*Problem details*.
Copy out each line of the data holding "EventController".

*Given data*.
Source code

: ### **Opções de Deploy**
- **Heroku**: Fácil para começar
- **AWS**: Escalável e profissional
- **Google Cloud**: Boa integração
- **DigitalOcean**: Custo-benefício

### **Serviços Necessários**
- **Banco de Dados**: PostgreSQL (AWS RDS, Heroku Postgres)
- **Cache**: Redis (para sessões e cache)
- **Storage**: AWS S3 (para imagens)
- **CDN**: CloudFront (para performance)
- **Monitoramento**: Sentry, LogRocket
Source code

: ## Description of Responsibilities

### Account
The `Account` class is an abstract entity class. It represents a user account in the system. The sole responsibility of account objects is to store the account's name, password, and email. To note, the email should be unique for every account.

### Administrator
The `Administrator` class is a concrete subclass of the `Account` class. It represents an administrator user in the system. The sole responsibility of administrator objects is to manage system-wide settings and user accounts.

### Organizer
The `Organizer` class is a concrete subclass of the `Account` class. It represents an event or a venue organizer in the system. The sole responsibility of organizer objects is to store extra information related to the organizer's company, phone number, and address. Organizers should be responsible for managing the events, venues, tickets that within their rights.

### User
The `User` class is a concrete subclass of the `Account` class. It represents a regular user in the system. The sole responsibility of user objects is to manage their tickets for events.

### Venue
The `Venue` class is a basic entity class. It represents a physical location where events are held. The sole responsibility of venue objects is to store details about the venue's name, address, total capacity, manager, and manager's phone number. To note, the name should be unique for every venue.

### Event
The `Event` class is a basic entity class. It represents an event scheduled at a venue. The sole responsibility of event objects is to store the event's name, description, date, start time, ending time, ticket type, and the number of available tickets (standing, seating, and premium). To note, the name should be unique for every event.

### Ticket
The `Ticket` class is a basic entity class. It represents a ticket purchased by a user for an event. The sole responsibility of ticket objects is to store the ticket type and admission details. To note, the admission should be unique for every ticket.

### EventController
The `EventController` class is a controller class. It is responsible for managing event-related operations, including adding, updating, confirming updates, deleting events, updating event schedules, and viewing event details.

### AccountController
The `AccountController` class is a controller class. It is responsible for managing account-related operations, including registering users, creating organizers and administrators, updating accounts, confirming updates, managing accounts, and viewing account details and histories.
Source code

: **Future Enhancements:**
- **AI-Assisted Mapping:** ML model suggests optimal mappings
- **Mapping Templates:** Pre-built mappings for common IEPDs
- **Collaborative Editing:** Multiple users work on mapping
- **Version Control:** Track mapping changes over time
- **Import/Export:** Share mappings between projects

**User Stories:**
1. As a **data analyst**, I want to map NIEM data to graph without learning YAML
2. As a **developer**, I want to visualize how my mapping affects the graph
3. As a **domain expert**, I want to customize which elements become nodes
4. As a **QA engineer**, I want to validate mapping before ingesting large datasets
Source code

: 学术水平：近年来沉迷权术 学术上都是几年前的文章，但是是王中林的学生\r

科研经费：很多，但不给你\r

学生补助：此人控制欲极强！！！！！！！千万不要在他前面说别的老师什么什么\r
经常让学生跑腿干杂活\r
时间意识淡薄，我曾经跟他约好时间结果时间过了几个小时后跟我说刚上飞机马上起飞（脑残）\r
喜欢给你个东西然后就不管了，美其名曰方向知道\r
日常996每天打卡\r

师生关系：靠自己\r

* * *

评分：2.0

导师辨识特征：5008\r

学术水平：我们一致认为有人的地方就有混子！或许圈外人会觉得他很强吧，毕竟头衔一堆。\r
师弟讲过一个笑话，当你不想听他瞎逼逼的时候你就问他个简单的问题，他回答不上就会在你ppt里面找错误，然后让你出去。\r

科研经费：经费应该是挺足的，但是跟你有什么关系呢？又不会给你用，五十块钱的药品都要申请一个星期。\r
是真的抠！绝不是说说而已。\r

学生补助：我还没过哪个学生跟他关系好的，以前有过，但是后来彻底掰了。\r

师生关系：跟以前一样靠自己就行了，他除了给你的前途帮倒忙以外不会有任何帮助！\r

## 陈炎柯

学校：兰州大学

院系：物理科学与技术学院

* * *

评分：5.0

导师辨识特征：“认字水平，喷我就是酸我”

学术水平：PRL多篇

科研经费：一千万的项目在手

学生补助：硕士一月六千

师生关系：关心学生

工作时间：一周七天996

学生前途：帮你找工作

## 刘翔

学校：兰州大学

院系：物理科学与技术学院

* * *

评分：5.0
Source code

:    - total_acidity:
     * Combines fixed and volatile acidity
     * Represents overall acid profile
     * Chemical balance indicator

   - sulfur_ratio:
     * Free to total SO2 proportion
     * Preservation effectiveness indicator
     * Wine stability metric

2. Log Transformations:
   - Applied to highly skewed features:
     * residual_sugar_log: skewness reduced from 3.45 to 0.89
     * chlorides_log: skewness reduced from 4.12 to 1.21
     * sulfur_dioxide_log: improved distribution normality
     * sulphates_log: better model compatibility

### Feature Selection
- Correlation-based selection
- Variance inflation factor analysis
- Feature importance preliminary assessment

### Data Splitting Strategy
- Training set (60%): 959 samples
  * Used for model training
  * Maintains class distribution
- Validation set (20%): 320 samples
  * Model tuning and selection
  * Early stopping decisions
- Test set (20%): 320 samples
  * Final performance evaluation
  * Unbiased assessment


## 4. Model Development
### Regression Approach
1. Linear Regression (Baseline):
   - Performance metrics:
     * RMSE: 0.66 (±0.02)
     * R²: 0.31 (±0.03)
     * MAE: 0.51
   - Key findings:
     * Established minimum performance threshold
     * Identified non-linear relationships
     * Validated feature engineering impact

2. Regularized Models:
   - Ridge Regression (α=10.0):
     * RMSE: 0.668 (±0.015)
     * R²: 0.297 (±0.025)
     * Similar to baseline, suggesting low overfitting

*Result below*.
### EventController
The `EventController` class is a controller class. It is responsible for managing event-related operations, including adding, updating, confirming updates, deleting events, updating event schedules, and viewing event details.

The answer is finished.